_Excerpted passage_
Member of the House of Lords
- Lord Temporal
- Life peerage 30 July 1998 – 13 May 2026

Personal details
- Born: Anthony Martin Grosvenor Christopher 25 April 1925 Leckhampton, Gloucestershire, England
- Died: 11 July 2026 (aged 101)
- Party: Labour
- Spouse: Adela Joy Thompson ​ ​(m. 1953; died 2024)​
- Education: Cheltenham Grammar School; Westminster College of Commerce;

= Tony Christopher, Baron Christopher =

British businessman, trade unionist and life peer (1925–2026)

Anthony Martin Grosvenor Christopher, Baron Christopher (25 April 1925 – 11 July 2026) was a British businessman, trade unionist, tax official and Labour life peer. He was the oldest serving British parliamentarian and the last parliamentarian to have served in the Second World War, until his departure from the House of Lords on 13 May 2026.

==Early life==
Anthony Martin Grosvenor Christopher was born in Leckhampton, Gloucestershire, on 25 April 1925, the son of George and Helen Christopher. He had a sister, Patricia. In 1931, the family moved to Cheltenham, where Christopher attended Naunton Park Primary School and Cheltenham Grammar School from 1931 to 1941. He also studied at Westminster College of Commerce.

_Exercise instructions_
1. Do these statements agree with the Tony Christopher biography? Answer yes or no for each, quoting the words that decide it: (a) He was born in Cheltenham. (b) His family moved to Cheltenham in 1931. (c) He had a brother.
2. Carry the Tony Christopher biography forward from its last sentence.
The listing has no connection to the Tony Christopher biography.

_Data extract_

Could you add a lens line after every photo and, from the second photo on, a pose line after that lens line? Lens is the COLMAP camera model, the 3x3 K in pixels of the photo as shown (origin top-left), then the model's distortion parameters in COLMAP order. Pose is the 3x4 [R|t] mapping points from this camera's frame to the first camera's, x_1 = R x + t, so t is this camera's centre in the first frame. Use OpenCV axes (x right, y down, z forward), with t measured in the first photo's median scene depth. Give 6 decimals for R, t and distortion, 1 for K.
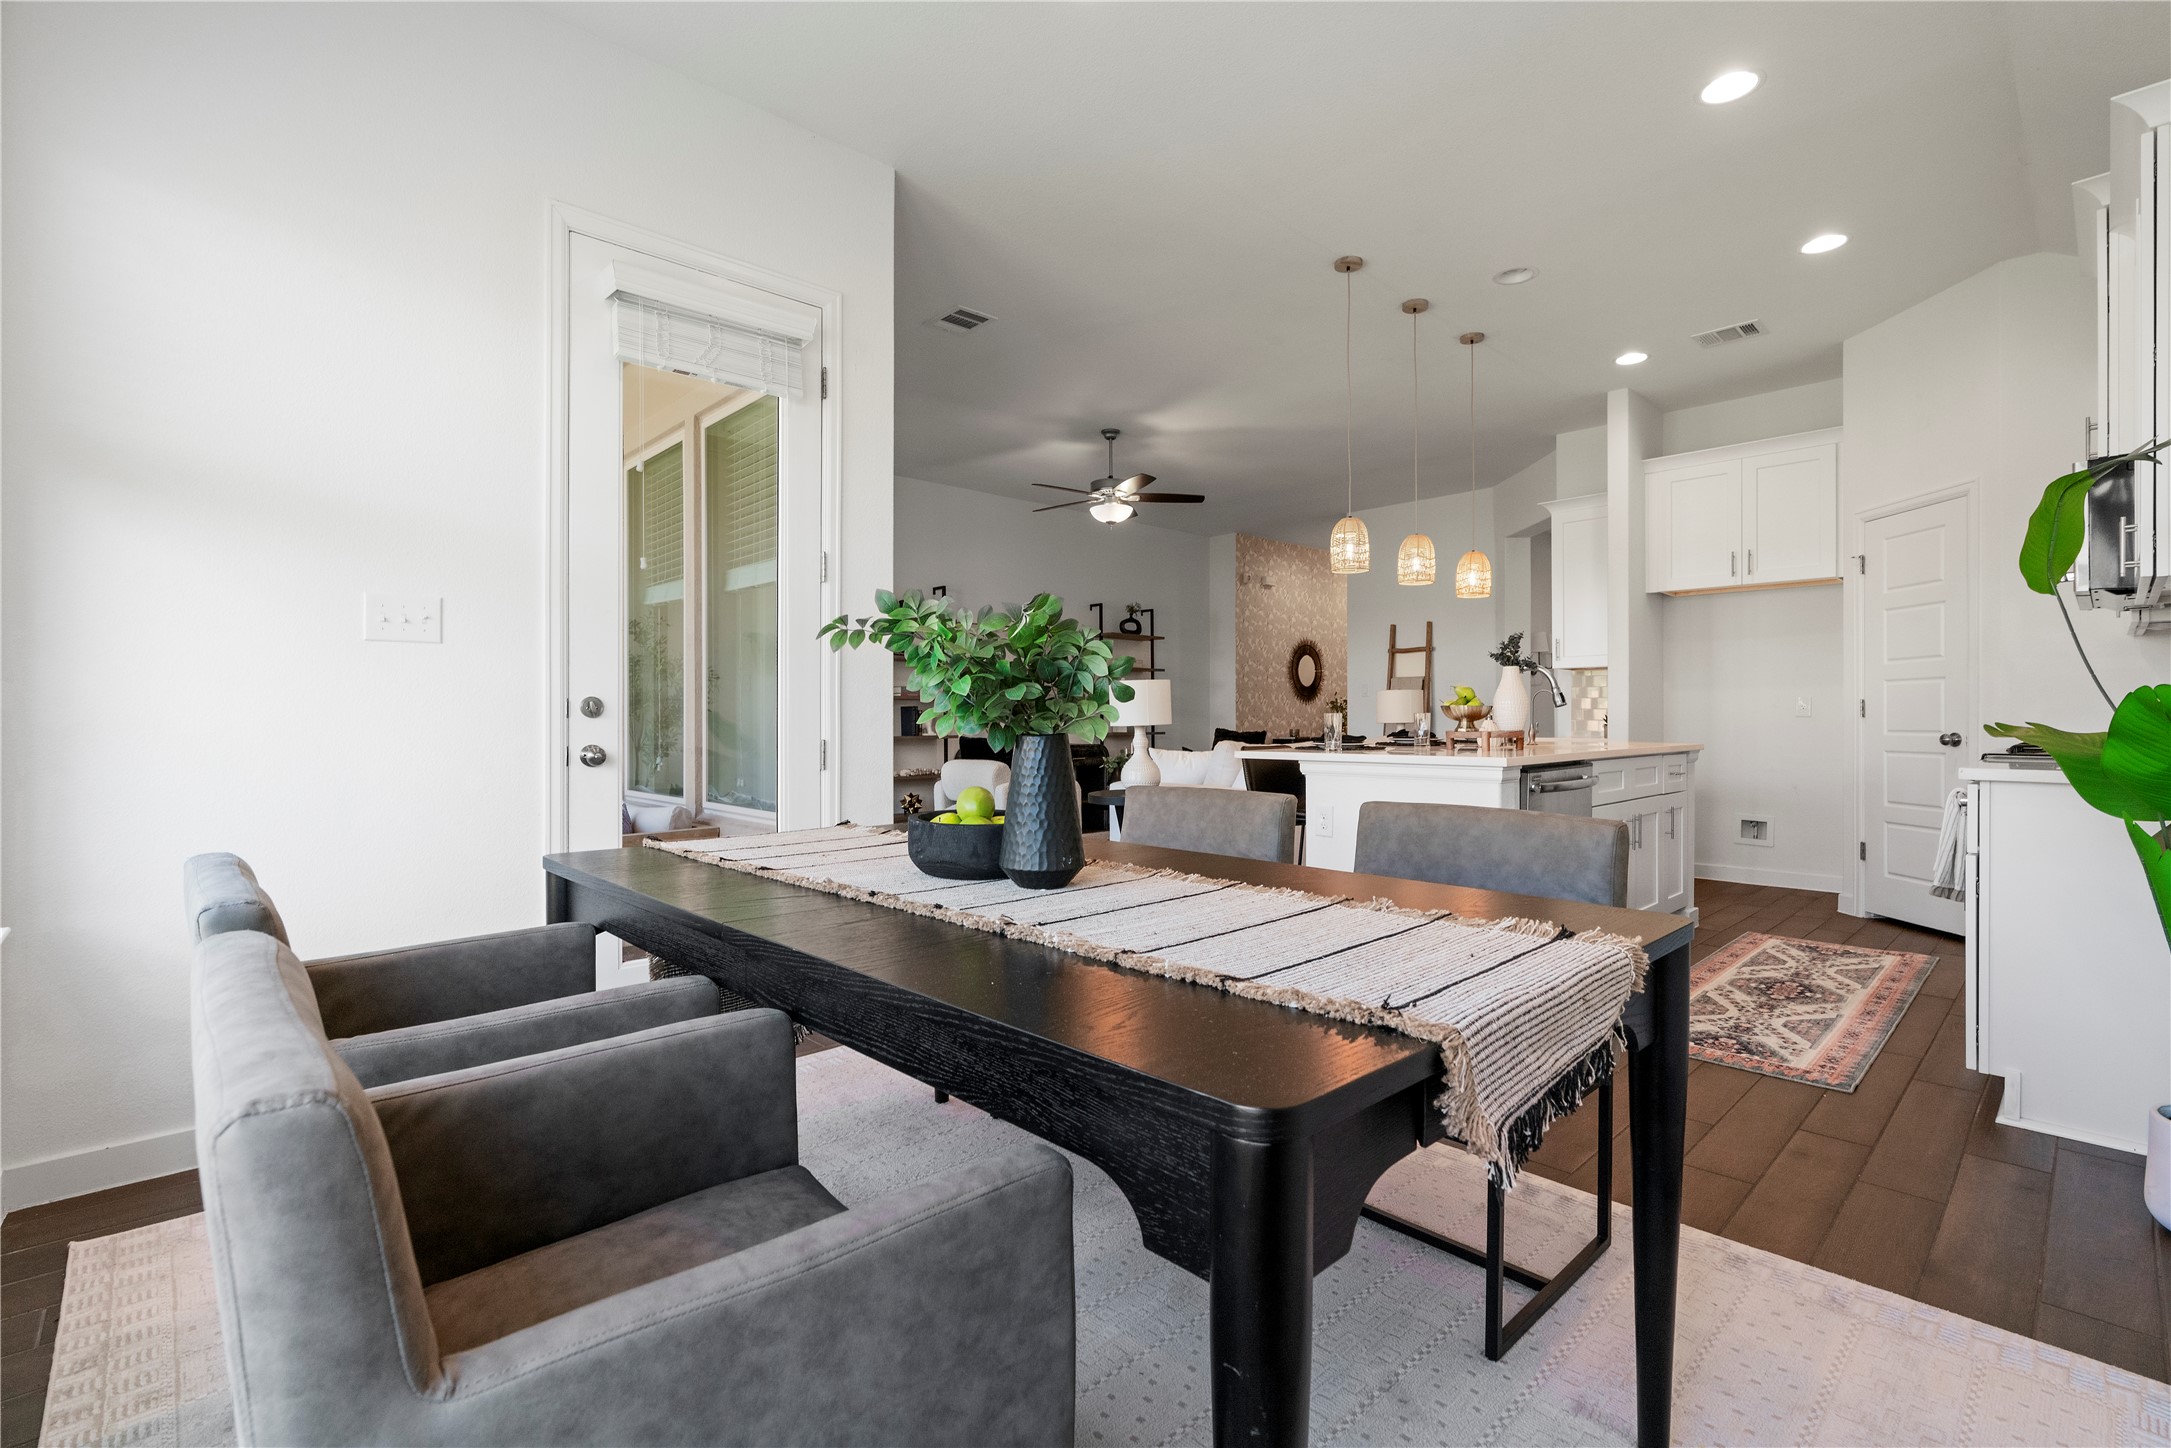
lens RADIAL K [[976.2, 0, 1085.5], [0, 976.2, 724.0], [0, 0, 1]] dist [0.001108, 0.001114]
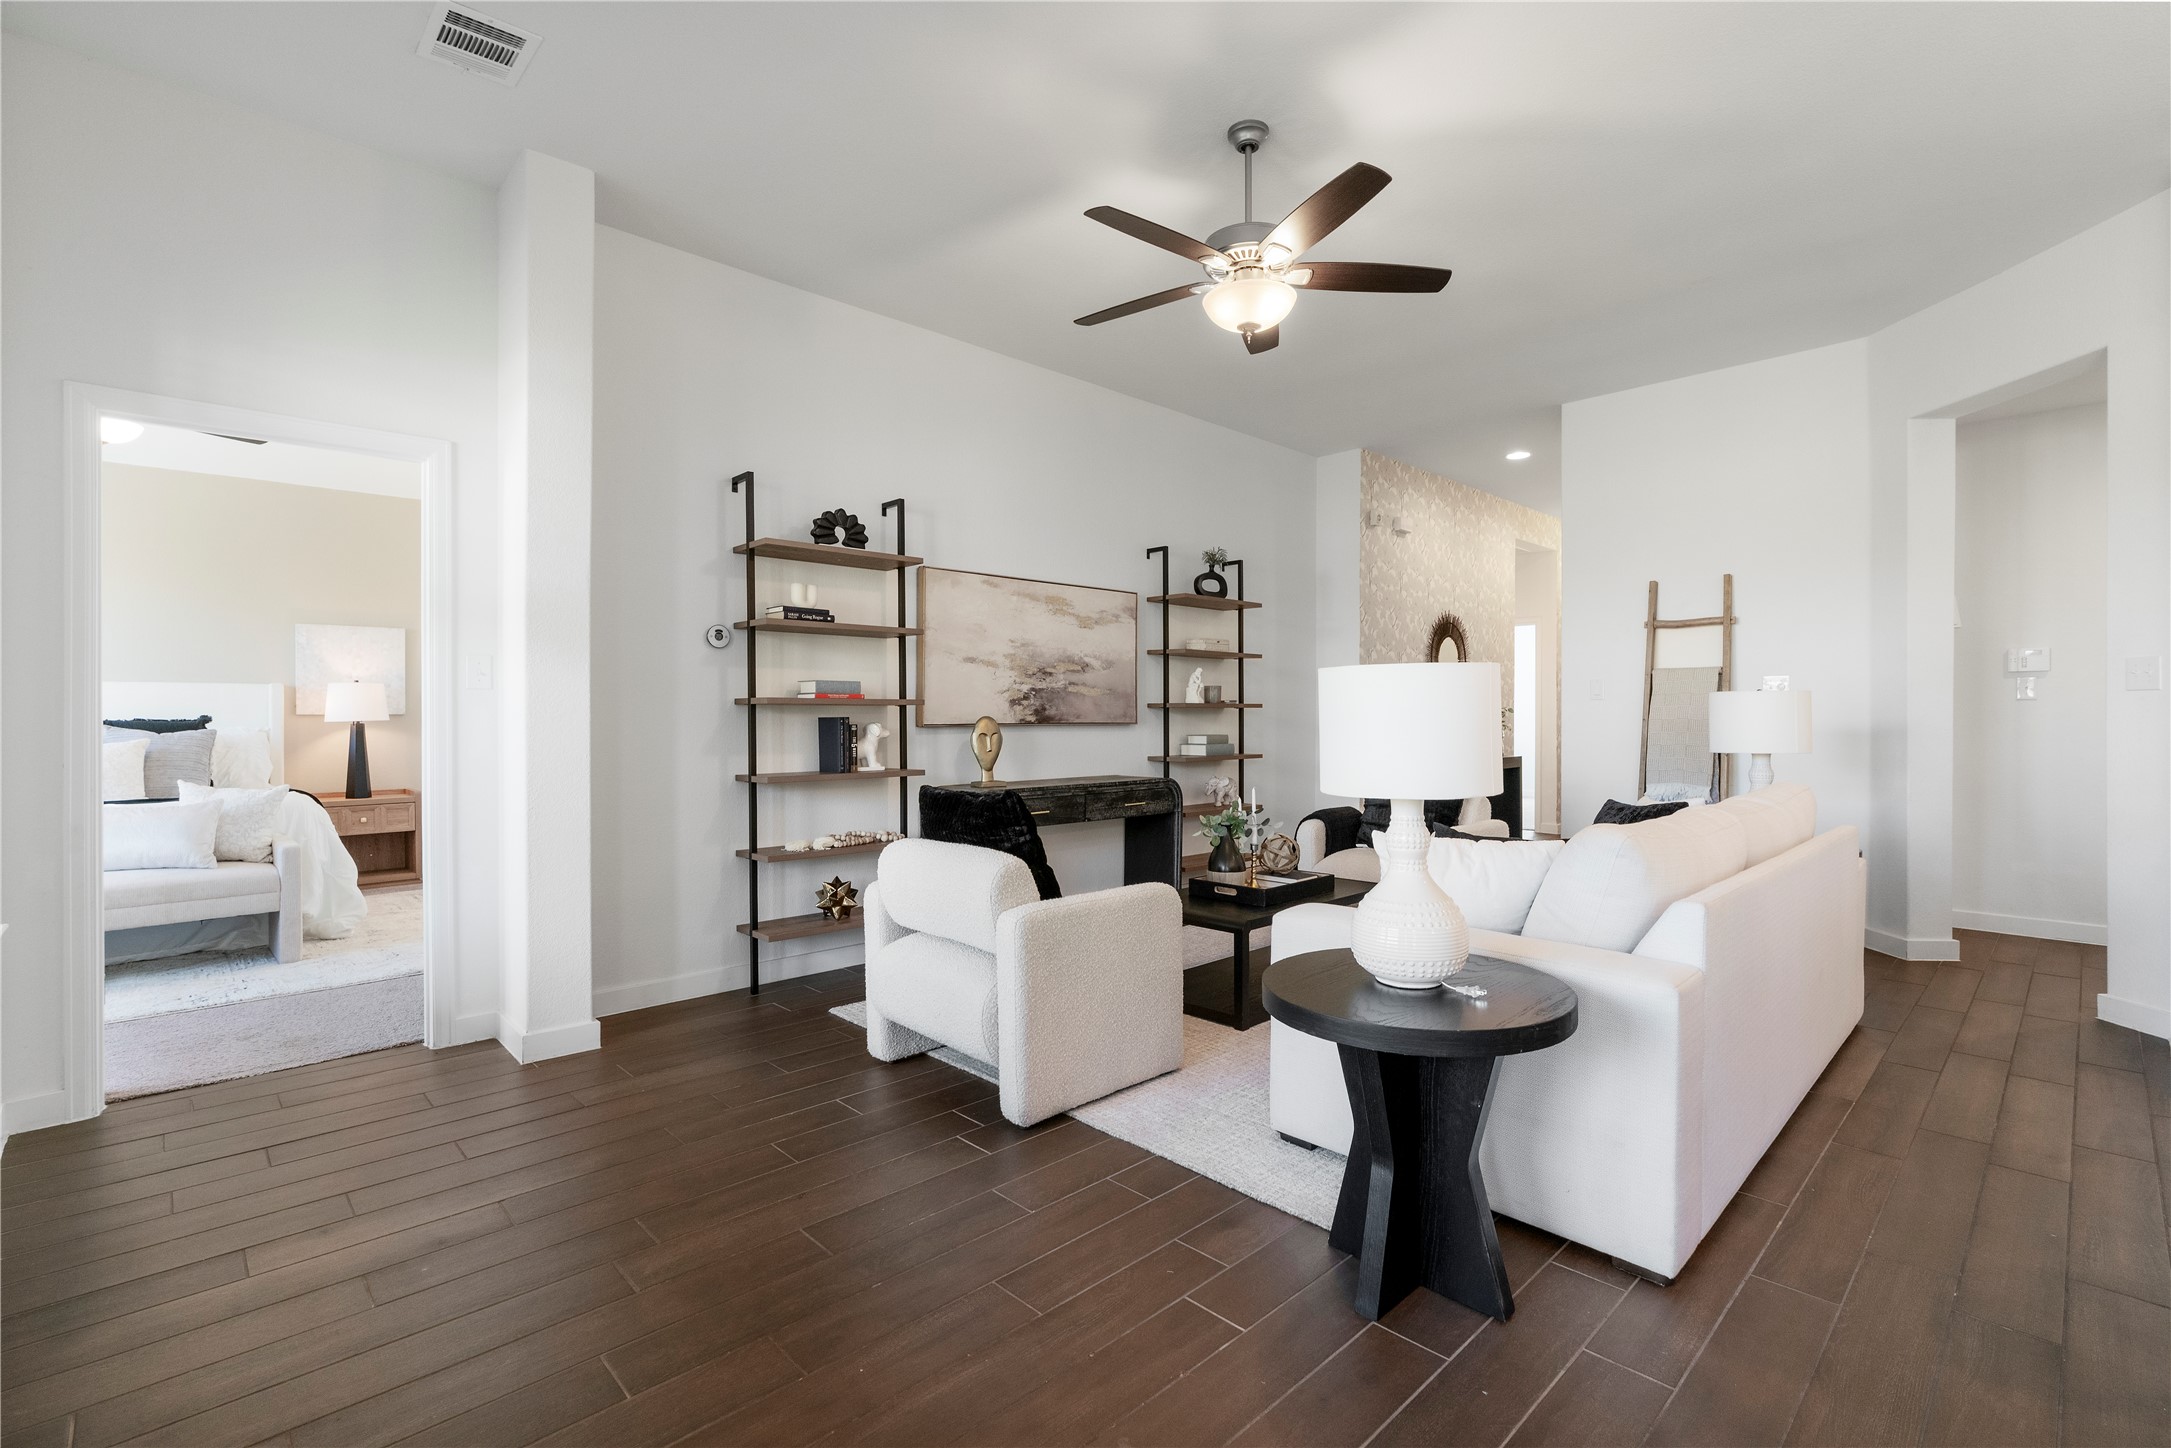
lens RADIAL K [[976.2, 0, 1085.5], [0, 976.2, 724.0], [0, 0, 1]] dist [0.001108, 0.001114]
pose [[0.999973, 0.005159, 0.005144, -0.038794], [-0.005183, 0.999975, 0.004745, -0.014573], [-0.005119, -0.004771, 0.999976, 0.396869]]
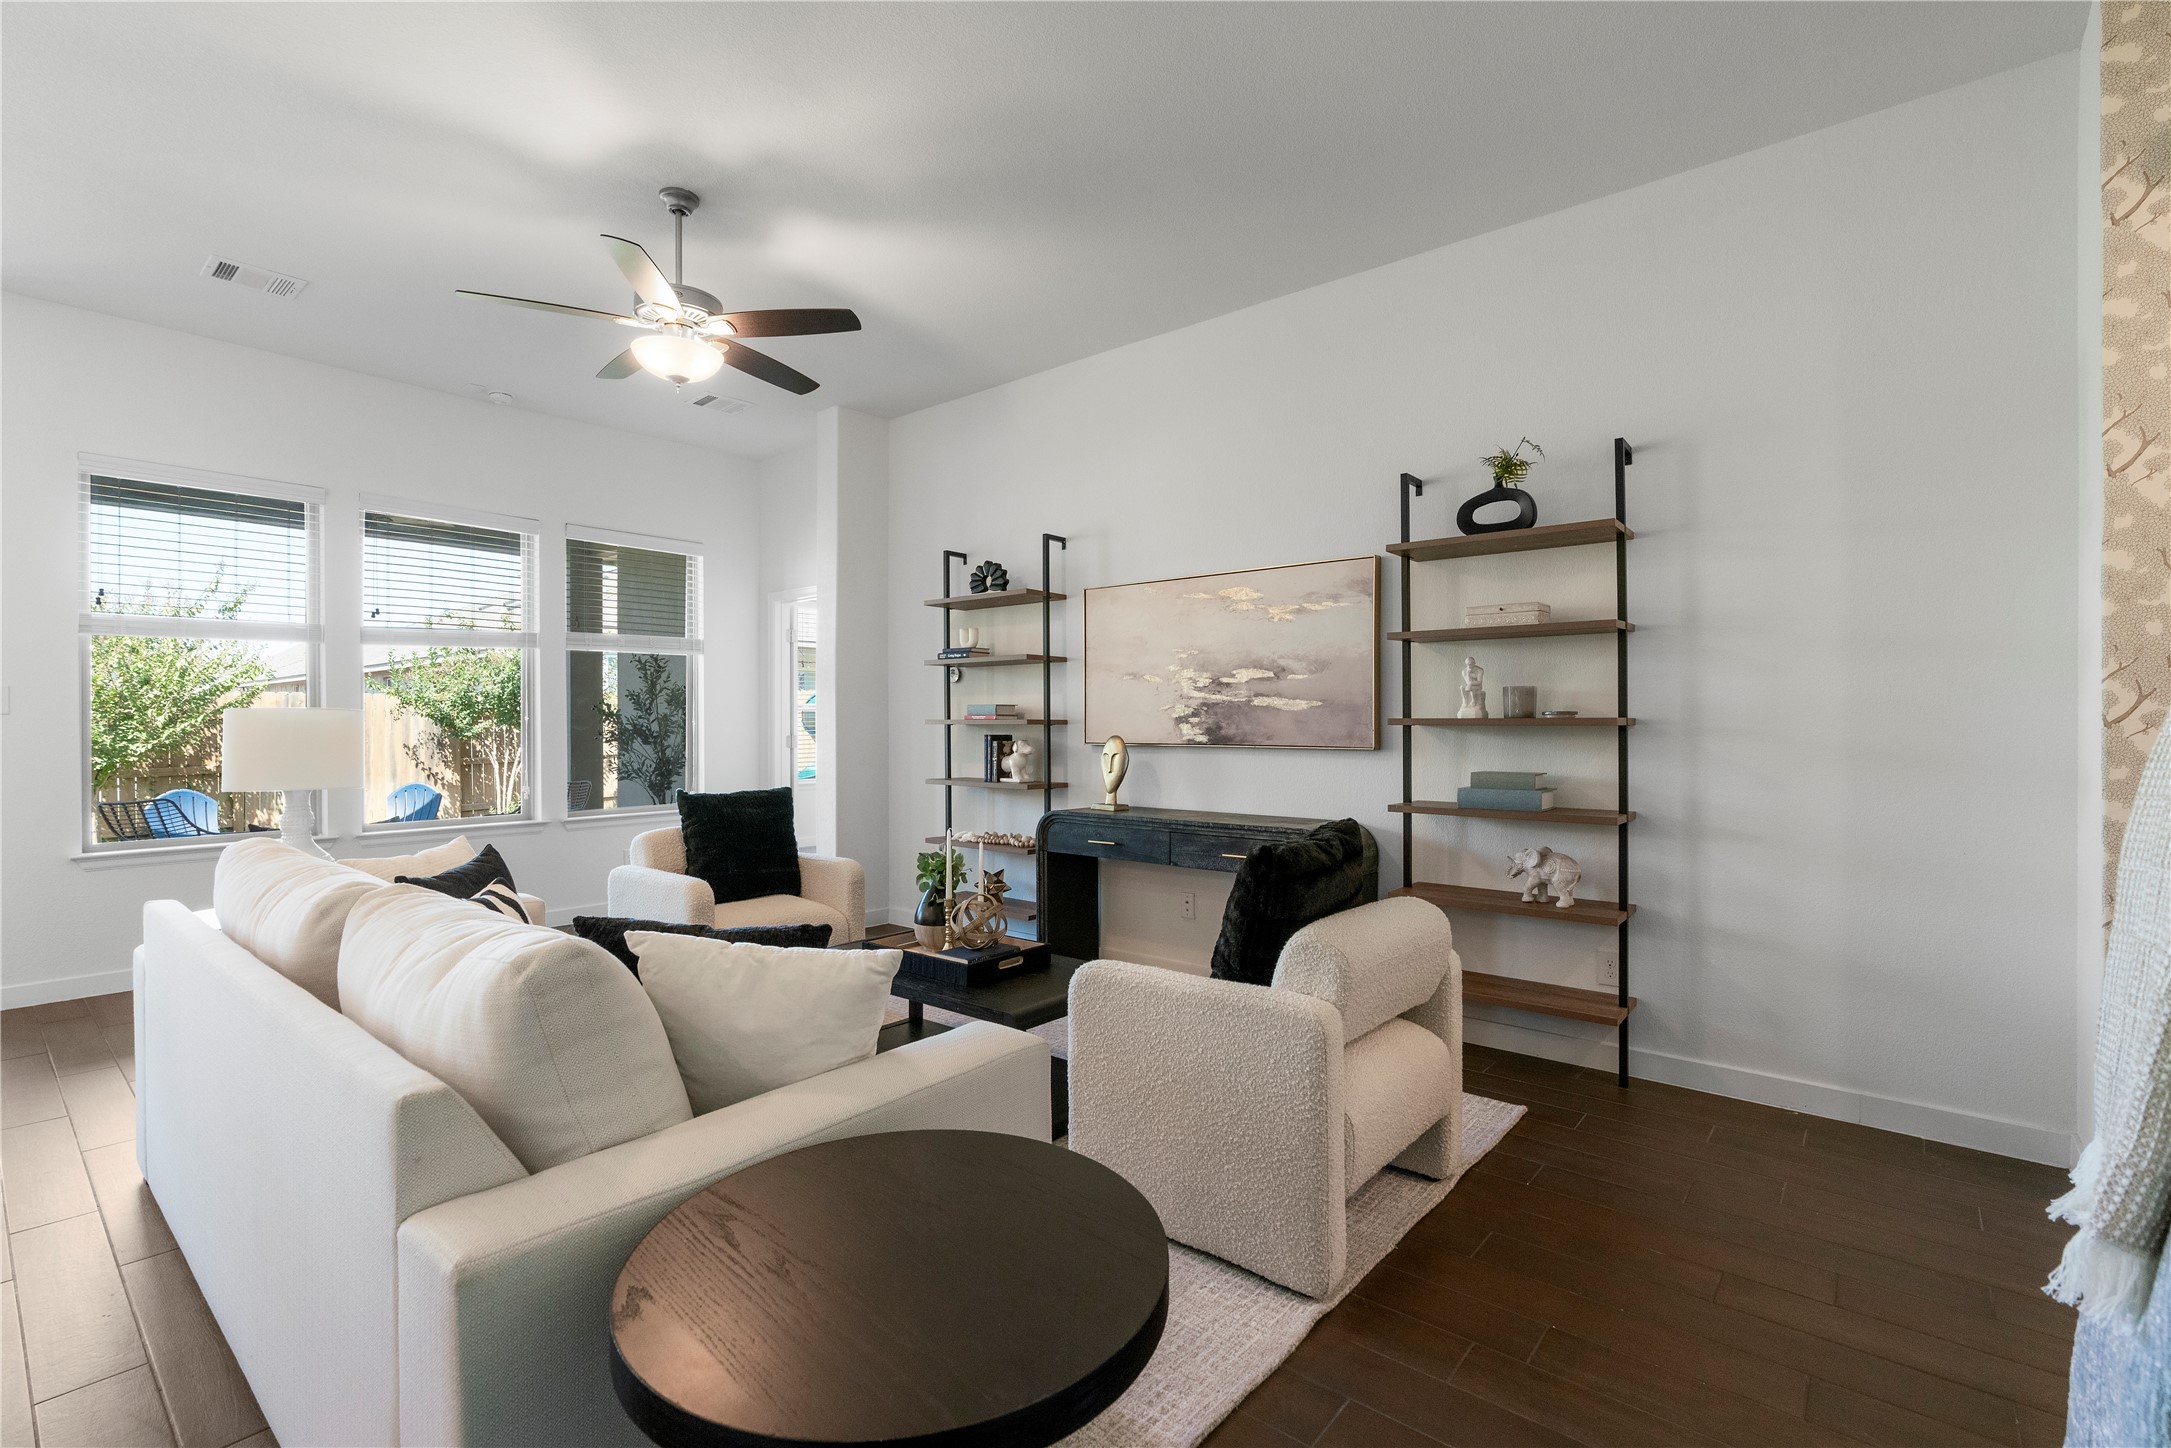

_Your written answers_
1.
(a) No: "was born in Leckhampton, Gloucestershire, on 25 April 1925"
(b) Yes: "In 1931, the family moved to Cheltenham"
(c) No: "He had a sister, Patricia."

2.
Between 1941 and 1944, Christopher worked as an articled pupil and agricultural valuer in Gloucester. From 1944 to 1948, he served in the Royal Air Force, having enlisted during the latter stages of the Second World War. During the war, his neighbour's house was bombed by the Luftwaffe.

In the early 1950s, Christopher moved to Croydon in South London, before then moving to Kensington in West London. In 1948, he started a career at the Inland Revenue, where he would work his way up before departing in 1957 to work full-time for the Inland Revenue Staff Federation.

==Trade union career==
Between 1976 and 1988, Christopher was general secretary of the Inland Revenue Staff Federation. Since 1981, he was director of the TU Fund Managers Ltd and from 1983 on its chairman. Also from 1983, he was elected auditor of the International Confederation of Free Trade Unions and from 1988 on, he worked therein as Industrial and Public Affairs Consultant.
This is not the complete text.